Eene treurige Achterkamer, waarin zich geene andere meubelen vertoonden als twee gebrekkige stoelen en een oud Ledikant met gescheurde-geele gordijnen, werd geöpend; barend naderde; doch naauwlijks opende hij zijn mond, of charlotte gaf een gil, en viel weder in onmagt. Bijna een half uur verliep 'er eer men haar weder tot zich zelven kon brengen, geene reukwateren konden baaten; intusschen had de Secretaris tijd om te bedaaren, en een oog te vestigen op haar, die hij te vooren zoo zeer beminde. Haare nog overgebleven schoonheid was geheel verwelkt, haare inge- | |
| |
zonken oogen, vermagerde kaaken, dood bleeke couleur deed hem meer dan eens uitroepen, dat zij reeds gestorven was, haare kleeding was mede zo armoedig, zoo slordig, dat hij zich naauwlijks verbeelden kon, dat dit het voorwerp was van zijne wel eer zo hevige liefde,
Eindelijk haalde charlotte weder adem, zij opende haare oogen, doch zij kon niet spreeken, zij stak met moeite haare zwakke en beevende hand uit, en drukte die van den Secretaris.
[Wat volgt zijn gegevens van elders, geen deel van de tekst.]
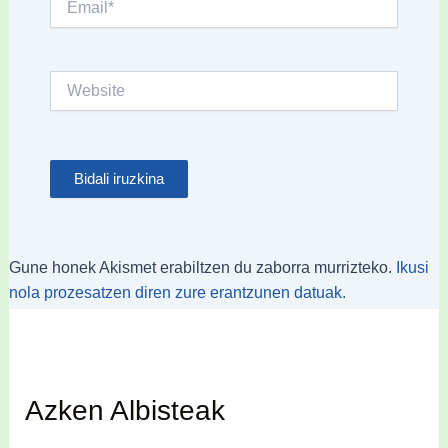
Website
Gune honek Akismet erabiltzen du zaborra murrizteko.
Ikusi
nola prozesatzen diren zure erantzunen datuak.
Azken Albisteak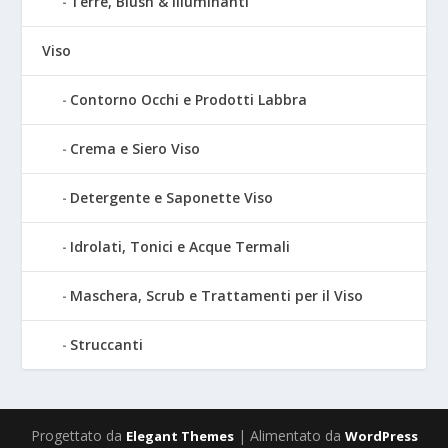
Terre, Blush & Illuminanti
Viso
Contorno Occhi e Prodotti Labbra
Crema e Siero Viso
Detergente e Saponette Viso
Idrolati, Tonici e Acque Termali
Maschera, Scrub e Trattamenti per il Viso
Struccanti
Progettato da
| Alimentato da
Elegant Themes
WordPress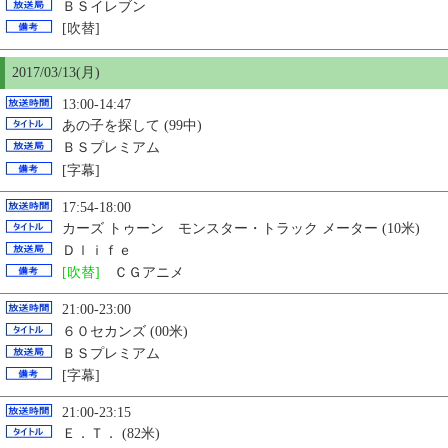
ＢＳイレブン
[吹替]
2017/03/13(月)
13:00-14:47
あの子を探して (99中)
ＢＳプレミアム
[字幕]
17:54-18:00
カーズ トゥーン モンスター・トラック メーター (10米)
Ｄｌｉｆｅ
[吹替]
ＣＧアニメ
21:00-23:00
６０セカンズ (00米)
ＢＳプレミアム
[字幕]
21:00-23:15
Ｅ．Ｔ． (82米)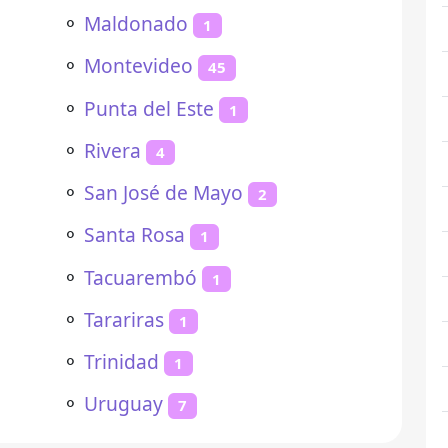
⚬
Maldonado
1
⚬
Montevideo
45
⚬
Punta del Este
1
⚬
Rivera
4
⚬
San José de Mayo
2
⚬
Santa Rosa
1
⚬
Tacuarembó
1
⚬
Tarariras
1
⚬
Trinidad
1
⚬
Uruguay
7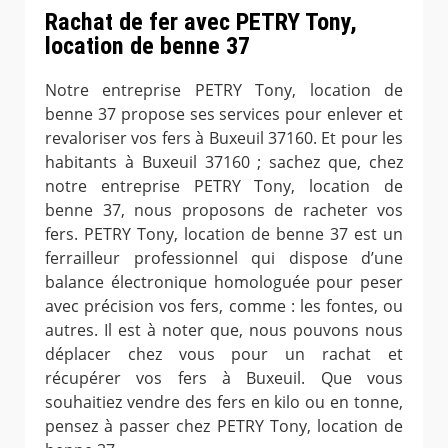
Rachat de fer avec PETRY Tony,
location de benne 37
Notre entreprise PETRY Tony, location de
benne 37 propose ses services pour enlever et
revaloriser vos fers à Buxeuil 37160. Et pour les
habitants à Buxeuil 37160 ; sachez que, chez
notre entreprise PETRY Tony, location de
benne 37, nous proposons de racheter vos
fers. PETRY Tony, location de benne 37 est un
ferrailleur professionnel qui dispose d’une
balance électronique homologuée pour peser
avec précision vos fers, comme : les fontes, ou
autres. Il est à noter que, nous pouvons nous
déplacer chez vous pour un rachat et
récupérer vos fers à Buxeuil. Que vous
souhaitiez vendre des fers en kilo ou en tonne,
pensez à passer chez PETRY Tony, location de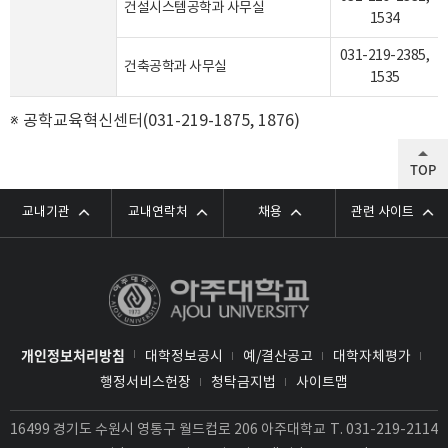
건설시스템공학과 사무실
1534
031-219-2385
,
건축공학과 사무실
1535
※ 공학교육혁신센터(031-219-1875, 1876)
TOP
교내기관
교내연락처
채용
관련 사이트
개인정보처리방침
대학정보공시
예/결산공고
대학자체평가
행정서비스헌장
청탁금지법
사이트맵
16499 경기도 수원시 영통구 월드컵로 206 아주대학교
T.
031-219-2114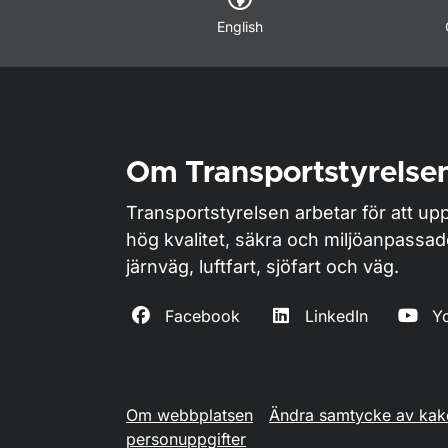
English
Om Transportstyrelse
Transportstyrelsen arbetar för att upp
hög kvalitet, säkra och miljöanpassa
järnväg, luftfart, sjöfart och väg.
Facebook
LinkedIn
Y
Om webbplatsen
Ändra samtycke av kak
personuppgifter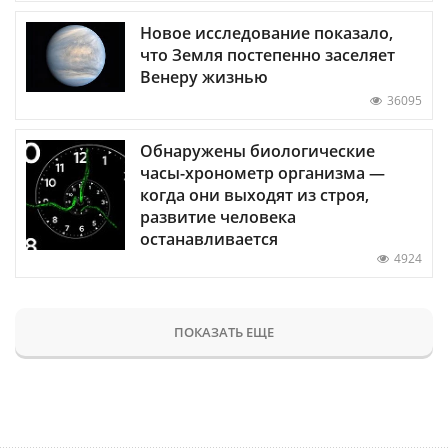
Новое исследование показало,
что Земля постепенно заселяет
Венеру жизнью
36095
Обнаружены биологические
часы-хронометр организма —
когда они выходят из строя,
развитие человека
останавливается
4924
ПОКАЗАТЬ ЕЩЕ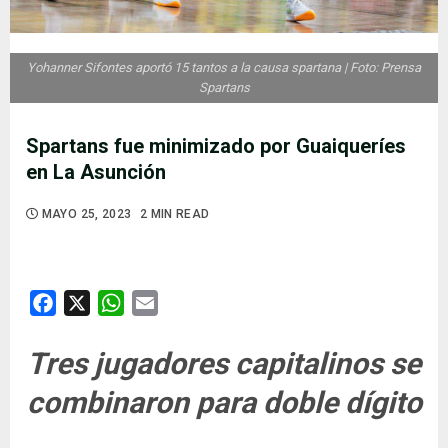
Yohanner Sifontes aportó 15 tantos a la causa spartana | Foto: Prensa
Spartans
Spartans fue minimizado por Guaiqueríes
en La Asunción
MAYO 25, 2023
2 MIN READ
Facebook
X
WhatsApp
Email
Tres jugadores capitalinos se
combinaron para doble dígito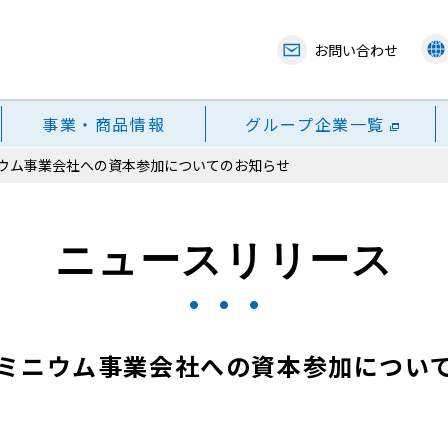
お問い合わせ
事業・商品情報
グループ企業一覧
ウム事業会社への資本参加についてのお知らせ
ニュースリリース
ミニウム事業会社への資本参加につい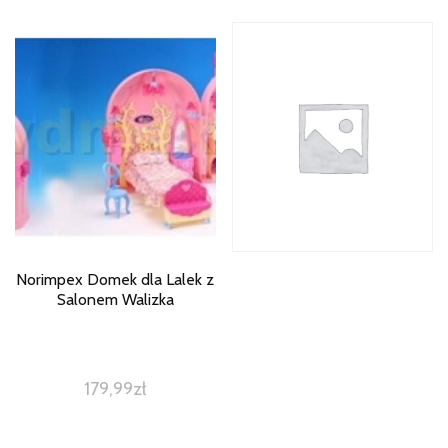
Norimpex Domek dla Lalek z
Salonem Walizka
179,99
zł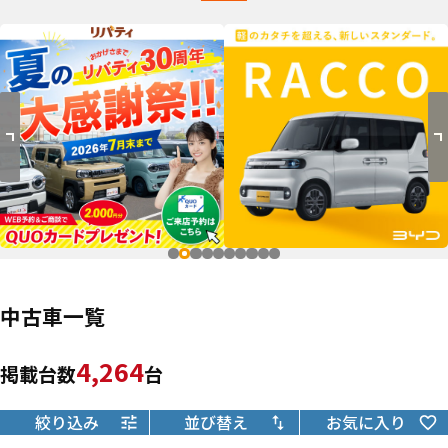
中古車一覧
4,264
掲載台数
台
絞り込み
並び替え
お気に入り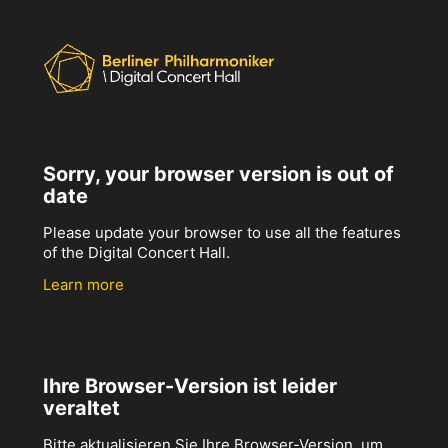
Sorry, your browser version is out of
date
Please update your browser to use all the features
of the Digital Concert Hall.
Learn more
Ihre Browser-Version ist leider
veraltet
Bitte aktualisieren Sie Ihre Browser-Version, um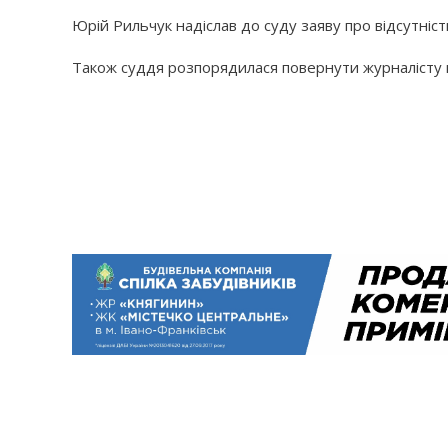
Юрій Рильчук надіслав до суду заяву про відсутніс
Також суддя розпорядилася повернути журналісту йо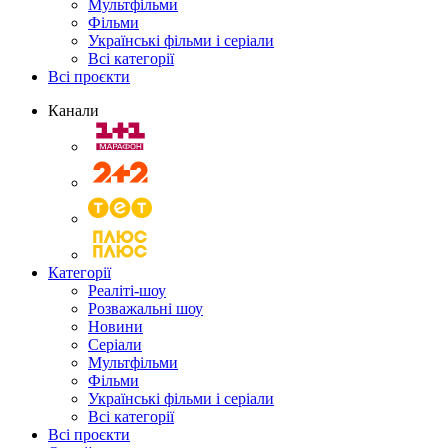
Мультфільми
Фільми
Українські фільми і серіали
Всі категорії
Всі проєкти
Канали
Категорії
Реаліті-шоу
Розважальні шоу
Новини
Серіали
Мультфільми
Фільми
Українські фільми і серіали
Всі категорії
Всі проєкти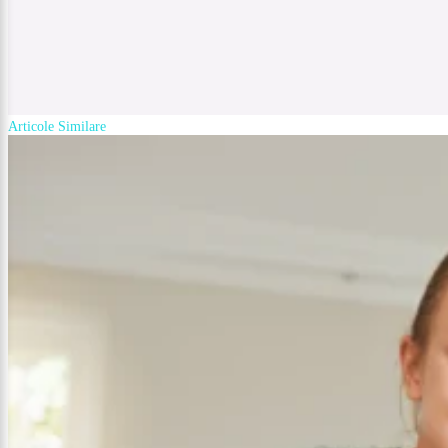
Articole Similare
Nadat haar Tante intusschen haare vaale en uitgedroogde lippen met wat melk gelaafd had, richtte zij zich eenigsins op, en sprak met eene zwakke stem aldus: Zie mij niet aan, mijn Heer! wend uwe oogen af van een monster, dat u onder den schijn der liefde en vriendschap kon verraaden; van alle mijne meenigvuldige misdaaden, die ik bedreeven heb, ligt mijne diefstal mij het zwaarst op het hart. - Voor mijne ongeregelde levenswijze boet ik, Helaas! straffen genoeg, deze is eene oorzaak van mijnen vroegtijdigen dood, en moet mij in uwe oogen afschuwlijk maaken, vlied dus mijnen verpesten adem. - Nooit echter hadden zich mijne handen aan dieverij schuldig gemaakt, en de wroeging, die ik daarover gevoeld heb, en nog gevoele, zal den tred van den aannaderenden dood nog doen verhaasten. - De eenige verlichting in mijne smarten zal zijn, dat gij mij alles vergeeft, dat gij niets ruchtbaar maakt, dat gij de assche van mijne braave ouders en van mijne verdere bloedverwanten in
| |
| |
het graf niet ontrust. - Hier zweeg zij - vermoeid zeeg zij agterover. Welk een wreed en ongevoelig schepsel zoude ik moeten zijn, sprak barend daarop met sterke aandoening, dat ik u, nu ik u op den rand des grafs zie, nu ik uw berouw bespeure, nu gij mij met stervende lippen om vergiffenis smeekt, welk een barbaar zoude ik zijn, indien ik aarselde u alles te vergeeven, waarin gij mij ooit mogt beleedigd hebben, te meer, daar gij niet misdaadig genoeg waart, om mij uit u zelve te verraaden, maar dat gij door den verfoeilijken raad van eenen booswicht verrascht, tot dit schelmstuk zijt aangezet: hierop betuigde barend haar openhartig, welk een voorneemen hij gehad had om haar ten huwlijk te vraagen; charlotte zuchtte, en haare oogen naar den Hemel slaande zeide zij: met mij had gij nooit gelukkig kunnen zijn! de gewoonte aan afwisselende en ijdele vermaaken, de dagelijksche verkeering met verschillende mannen, de afkeer tegen allen omgang met vrouwen, mijn geweeten, dat mij in eenzaamheid altoos mijn wangedrag verwijt, zou mij het stille onschuldige landleven in een hel hebben veranderd, de glimlach der vergenoeging en der onschuld zoudt gij nooit op mijn gelaat aanschouwd hebben, en deze wroeging zou nog dagelijks hebben vergezeld gegaan van eene gestadige ongerustheid en angst van iemand ergens te zullen aantreffen die mij en mijne gehouden levenswijze kende, en die dus u daarvan ter eeniger tijd kon kennis geeven, - neen, reken u gelukkig, dat dit lot u nooit is ten deel gevallen.
| |
| |
Barend gaf te kennen, dat hij zoo het haar niet te veel vermoeide, gaarn zou willen weeten, hoe zij, na voor weinige weeken nog zoo veel geld van hem ontfangen te hebben, zich in zulk eenen armoedigen staat bevond.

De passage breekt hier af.